Roma

Zingaretti nomina Miller, l’unico pm che piaceva a Berlusconi

Intramontabili - Sarà commissario della Ipab Santa Margherita per sei mesi. Nel 2009 Verdini voleva candidarlo in Campania

11 Maggio 2019

Fu la toga castiga toghe per eccellenza. Un ex pm di Napoli nominato capo degli ispettori del ministero di Giustizia in tre diversi esecutivi: chiamato nel 2001 da Roberto Castelli, governo Berlusconi, confermato da Clemente Mastella, governo Prodi, e riconfermato da Angelino Alfano, nell’ultimo governo del Cavaliere. Dieci anni a fare le pulci agli uffici giudiziari di trincea, a Trani, Milano, Catanzaro. E poi a pranzo con gli uomini finiti indagati nell’inchiesta sulla cosiddetta P3, Denis Verdini e Marcello Dell’Utri, che pensarono a lui per la presidenza della Campania in quota Pdl. E ora rieccolo, Arcibaldo Miller. Ricompare tra le pieghe del bollettino ufficiale della Regione Lazio.

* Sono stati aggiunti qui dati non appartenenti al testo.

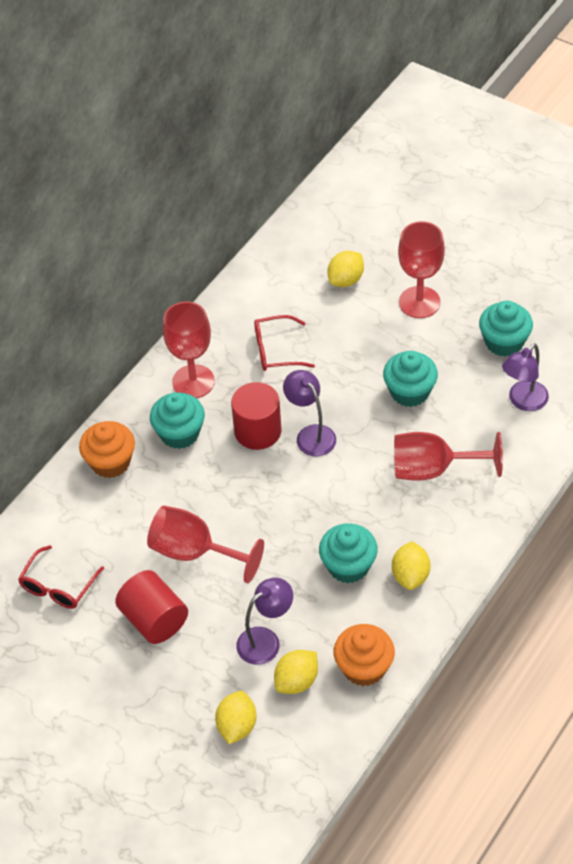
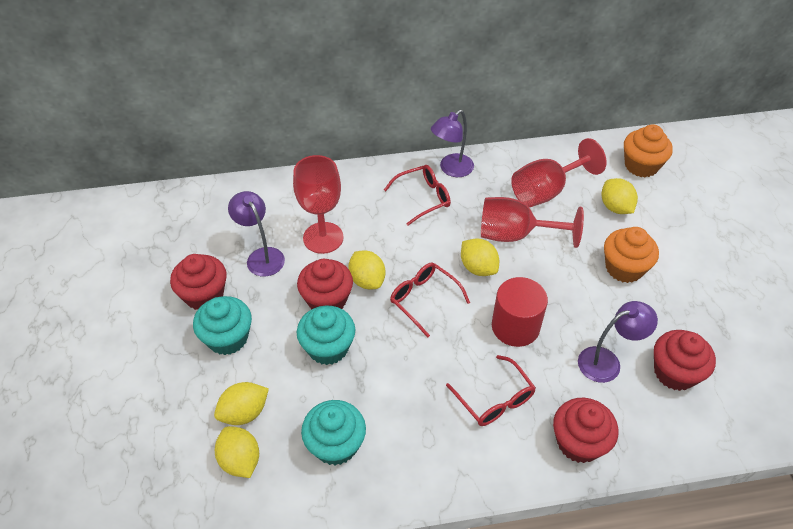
red cupcake: 0 -> 4
red cylinder: 2 -> 1
red glasses: 2 -> 3
red goblet: 4 -> 3
turquoise cupcake: 4 -> 3
yellow lemon: 4 -> 5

Il governatore Pd Nicola Zingaretti lo ha nominato commissario straordinario per sei mesi dell’Ipab (Istituto Pubblica Assistenza e Beneficenza) Santa Margherita. Si tratta di un istituto inserito nel cuore di Roma, sull’Aventino, un centro di accoglienza e di servizio per gli anziani, con diversi immobili di proprietà tra appartamenti e negozi. Miller dovrà tenere in ordine le cose e riesaminare qualche carta, in attesa che il Tar dipani la matassa dell’impugnazione della privatizzazione dell’istituto. È un incarico che Miller, fino a qualche anno fa sostituto procuratore generale a Roma, accetta non certo per arricchirsi: circa 2.000 euro lordi al mese e il rimborso delle spese documentate.

Come tecnico Miller è stato voluto e apprezzato a destra e a sinistra. Oltre dieci anni fa i forzisti avrebbero voluto candidarlo a sindaco di Napoli contro Rosa Russo Iervolino, poi il partito di Berlusconi ripensò per un attimo a lui come governatore del dopo Bassolino. La candidatura che davvero decollò fu la prima: “La possibile candidatura a sindaco di Miller, come indicata da Berlusconi, va nel senso da noi sempre auspicato di preferire una personalità esterna ai partiti”, dissero nel 2005 Maurizio Iapicca e Gianfranco Laurini, all’epoca vicecoordinatore campano e commissario napoletano di Forza Italia.

Si sarebbe votato di lì a pochi mesi, ma Miller fu abbattuto dal fuoco amico dei fratelli Antonio e Fulvio Martusciello e restò a disporre ispezioni nelle procure.

Il suo nome poi finì senza mai essere indagato nelle carte dell’indagine sulla P3, per un pranzo a casa di Denis Verdini del 29 settembre 2009. Nicola Cosentino era azzoppato dalle inchieste di camorra, e una delle ragioni dell’appuntamento conviviale fu quella di sondare la disponibilità del magistrato. A tavola erano seduti tra gli altri il sottosegretario alla Giustizia Giacomo Caliendo, Marcello Dell’Utri e Flavio Carboni.

“Miller era la persona più idonea, la persona ideale di Verdini” dirà a verbale Carboni (condannato in primo grado a sei anni e sei mesi per l’associazione segreta, accusa dalla quale Verdini viene assolto, condannato però a un anno e tre mesi per un finanziamento illecito). Come ricostruito nelle motivazioni della sentenza sulla P3, Miller dichiarò una disponibilità generica alle avances di Verdini e soci ma “pose una serie di condizioni cui subordinò il proprio assenso, condizioni che – come comunicatogli in seguito – non furono ritenute praticabili, con conseguente rinuncia dell’interessato”. È un riassunto della sua deposizione. Per i giudici, quel gruppo voleva ‘cooptare’ Miller per trarne benefici ma lui se ne divincolò. Dieci anni dopo quella sliding doors si ritrova a fare il commissario del Santa Margherita. Da Verdini a Zingaretti, sono i casi della vita.